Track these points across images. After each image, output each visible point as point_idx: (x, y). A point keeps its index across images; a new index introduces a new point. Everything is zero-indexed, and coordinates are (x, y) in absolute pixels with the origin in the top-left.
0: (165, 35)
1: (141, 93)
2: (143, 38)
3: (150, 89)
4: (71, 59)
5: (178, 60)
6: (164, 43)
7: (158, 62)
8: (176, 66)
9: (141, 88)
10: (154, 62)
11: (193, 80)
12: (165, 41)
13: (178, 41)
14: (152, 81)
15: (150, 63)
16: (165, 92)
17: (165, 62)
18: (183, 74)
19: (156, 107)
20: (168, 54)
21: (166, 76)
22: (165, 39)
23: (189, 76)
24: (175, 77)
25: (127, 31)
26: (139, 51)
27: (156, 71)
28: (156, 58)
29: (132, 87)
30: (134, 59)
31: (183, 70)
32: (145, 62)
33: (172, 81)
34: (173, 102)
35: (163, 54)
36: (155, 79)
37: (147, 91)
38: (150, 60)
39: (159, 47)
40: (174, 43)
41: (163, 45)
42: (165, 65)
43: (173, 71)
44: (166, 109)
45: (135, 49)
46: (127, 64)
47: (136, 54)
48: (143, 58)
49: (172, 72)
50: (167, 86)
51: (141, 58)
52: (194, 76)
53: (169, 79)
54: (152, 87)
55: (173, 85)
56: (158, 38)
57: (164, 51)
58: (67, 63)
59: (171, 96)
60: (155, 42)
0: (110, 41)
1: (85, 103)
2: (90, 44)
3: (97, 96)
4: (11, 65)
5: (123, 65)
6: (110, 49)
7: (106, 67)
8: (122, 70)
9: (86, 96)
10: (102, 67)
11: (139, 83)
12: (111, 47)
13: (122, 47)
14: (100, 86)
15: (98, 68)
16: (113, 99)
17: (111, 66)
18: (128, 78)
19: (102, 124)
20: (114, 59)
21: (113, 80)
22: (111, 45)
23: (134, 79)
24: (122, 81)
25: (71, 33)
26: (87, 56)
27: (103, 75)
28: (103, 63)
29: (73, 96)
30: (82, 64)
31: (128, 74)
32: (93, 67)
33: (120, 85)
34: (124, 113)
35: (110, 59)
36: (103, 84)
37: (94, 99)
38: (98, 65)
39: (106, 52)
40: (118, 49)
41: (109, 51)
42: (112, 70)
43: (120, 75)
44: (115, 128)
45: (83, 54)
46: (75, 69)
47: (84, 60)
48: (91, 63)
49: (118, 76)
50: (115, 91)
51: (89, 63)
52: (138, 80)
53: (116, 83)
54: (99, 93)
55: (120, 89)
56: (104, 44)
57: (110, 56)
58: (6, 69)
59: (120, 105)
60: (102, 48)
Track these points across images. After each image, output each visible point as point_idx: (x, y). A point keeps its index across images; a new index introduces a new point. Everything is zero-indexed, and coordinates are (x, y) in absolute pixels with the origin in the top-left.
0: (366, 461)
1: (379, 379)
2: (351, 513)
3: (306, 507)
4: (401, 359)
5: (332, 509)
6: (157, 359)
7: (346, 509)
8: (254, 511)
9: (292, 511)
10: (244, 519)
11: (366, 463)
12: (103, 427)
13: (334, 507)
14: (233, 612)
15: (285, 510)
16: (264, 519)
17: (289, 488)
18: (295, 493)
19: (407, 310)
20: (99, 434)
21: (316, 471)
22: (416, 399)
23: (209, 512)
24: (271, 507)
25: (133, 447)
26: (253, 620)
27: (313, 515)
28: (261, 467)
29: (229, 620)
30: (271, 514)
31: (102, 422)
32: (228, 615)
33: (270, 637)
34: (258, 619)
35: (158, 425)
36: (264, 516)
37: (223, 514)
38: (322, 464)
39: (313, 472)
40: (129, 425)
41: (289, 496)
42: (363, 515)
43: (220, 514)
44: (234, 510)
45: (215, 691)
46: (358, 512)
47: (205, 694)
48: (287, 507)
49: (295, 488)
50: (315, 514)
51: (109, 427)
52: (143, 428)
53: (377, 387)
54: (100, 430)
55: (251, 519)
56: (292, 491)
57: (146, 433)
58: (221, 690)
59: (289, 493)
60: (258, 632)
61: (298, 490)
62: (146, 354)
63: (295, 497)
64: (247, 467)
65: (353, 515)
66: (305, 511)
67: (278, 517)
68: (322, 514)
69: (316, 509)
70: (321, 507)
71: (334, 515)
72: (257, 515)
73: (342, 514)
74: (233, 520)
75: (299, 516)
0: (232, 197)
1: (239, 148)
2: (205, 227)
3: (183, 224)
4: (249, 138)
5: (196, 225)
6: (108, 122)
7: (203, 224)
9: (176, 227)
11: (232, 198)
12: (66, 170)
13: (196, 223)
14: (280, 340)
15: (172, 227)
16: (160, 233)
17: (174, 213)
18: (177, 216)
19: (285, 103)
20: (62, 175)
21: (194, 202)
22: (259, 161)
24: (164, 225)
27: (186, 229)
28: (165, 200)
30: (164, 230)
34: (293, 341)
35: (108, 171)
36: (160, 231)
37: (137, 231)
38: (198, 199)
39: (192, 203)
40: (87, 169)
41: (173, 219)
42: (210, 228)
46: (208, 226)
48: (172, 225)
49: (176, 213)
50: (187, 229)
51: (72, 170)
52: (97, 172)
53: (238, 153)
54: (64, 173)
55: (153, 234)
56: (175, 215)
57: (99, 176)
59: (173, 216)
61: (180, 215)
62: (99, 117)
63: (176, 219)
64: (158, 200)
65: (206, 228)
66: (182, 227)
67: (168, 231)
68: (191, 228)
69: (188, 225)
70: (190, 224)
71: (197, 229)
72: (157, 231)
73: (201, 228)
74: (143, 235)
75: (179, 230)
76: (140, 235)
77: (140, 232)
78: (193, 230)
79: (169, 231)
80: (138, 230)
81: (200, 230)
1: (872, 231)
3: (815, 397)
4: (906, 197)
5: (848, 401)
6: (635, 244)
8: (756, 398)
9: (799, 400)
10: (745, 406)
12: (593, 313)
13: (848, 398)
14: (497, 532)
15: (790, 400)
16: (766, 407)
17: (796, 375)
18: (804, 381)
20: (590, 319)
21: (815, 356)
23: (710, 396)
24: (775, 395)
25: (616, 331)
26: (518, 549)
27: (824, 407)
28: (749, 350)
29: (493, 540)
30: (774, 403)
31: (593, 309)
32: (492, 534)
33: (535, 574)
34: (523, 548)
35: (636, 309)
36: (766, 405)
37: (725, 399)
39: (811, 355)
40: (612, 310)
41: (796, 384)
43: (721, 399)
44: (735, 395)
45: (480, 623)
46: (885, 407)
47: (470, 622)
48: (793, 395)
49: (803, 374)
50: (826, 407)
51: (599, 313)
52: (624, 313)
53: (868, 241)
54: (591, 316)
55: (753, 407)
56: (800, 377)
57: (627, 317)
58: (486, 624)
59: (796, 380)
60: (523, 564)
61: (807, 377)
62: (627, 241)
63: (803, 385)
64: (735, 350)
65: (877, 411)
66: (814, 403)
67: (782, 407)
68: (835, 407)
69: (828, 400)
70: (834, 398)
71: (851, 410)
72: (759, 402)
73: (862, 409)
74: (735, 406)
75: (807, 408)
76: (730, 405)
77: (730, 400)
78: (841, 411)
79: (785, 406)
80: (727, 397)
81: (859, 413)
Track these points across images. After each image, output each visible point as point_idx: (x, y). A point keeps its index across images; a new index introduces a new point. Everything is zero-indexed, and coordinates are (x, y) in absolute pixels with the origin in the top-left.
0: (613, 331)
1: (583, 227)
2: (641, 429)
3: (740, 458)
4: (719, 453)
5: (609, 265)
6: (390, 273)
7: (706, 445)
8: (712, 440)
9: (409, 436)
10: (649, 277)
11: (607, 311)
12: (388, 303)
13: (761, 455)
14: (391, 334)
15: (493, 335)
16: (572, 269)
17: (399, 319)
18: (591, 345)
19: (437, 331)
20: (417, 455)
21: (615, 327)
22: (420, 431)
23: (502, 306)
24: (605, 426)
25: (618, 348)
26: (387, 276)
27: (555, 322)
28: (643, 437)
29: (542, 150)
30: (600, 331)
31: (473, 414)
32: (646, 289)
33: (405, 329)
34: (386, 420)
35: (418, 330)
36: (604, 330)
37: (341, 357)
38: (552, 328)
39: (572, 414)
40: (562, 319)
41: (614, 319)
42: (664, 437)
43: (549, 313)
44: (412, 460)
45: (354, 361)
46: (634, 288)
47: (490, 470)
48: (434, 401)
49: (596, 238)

-.-.-

Up to and including the line that contains "59: (171, 96)", output the records above exactly, beginning with their first line.

--- RESPONSE TO THIS EXERCISE ---
Track these points across images. After each image, output each visible point as point_idx: (x, y). A point keeps its index across images; a new index introduces a new point. Everything is zero-indexed, and coordinates are (x, y) in absolute pixels with the origin in the top-left.
0: (165, 35)
1: (141, 93)
2: (143, 38)
3: (150, 89)
4: (71, 59)
5: (178, 60)
6: (164, 43)
7: (158, 62)
8: (176, 66)
9: (141, 88)
10: (154, 62)
11: (193, 80)
12: (165, 41)
13: (178, 41)
14: (152, 81)
15: (150, 63)
16: (165, 92)
17: (165, 62)
18: (183, 74)
19: (156, 107)
20: (168, 54)
21: (166, 76)
22: (165, 39)
23: (189, 76)
24: (175, 77)
25: (127, 31)
26: (139, 51)
27: (156, 71)
28: (156, 58)
29: (132, 87)
30: (134, 59)
31: (183, 70)
32: (145, 62)
33: (172, 81)
34: (173, 102)
35: (163, 54)
36: (155, 79)
37: (147, 91)
38: (150, 60)
39: (159, 47)
40: (174, 43)
41: (163, 45)
42: (165, 65)
43: (173, 71)
44: (166, 109)
45: (135, 49)
46: (127, 64)
47: (136, 54)
48: (143, 58)
49: (172, 72)
50: (167, 86)
51: (141, 58)
52: (194, 76)
53: (169, 79)
54: (152, 87)
55: (173, 85)
56: (158, 38)
57: (164, 51)
58: (67, 63)
59: (171, 96)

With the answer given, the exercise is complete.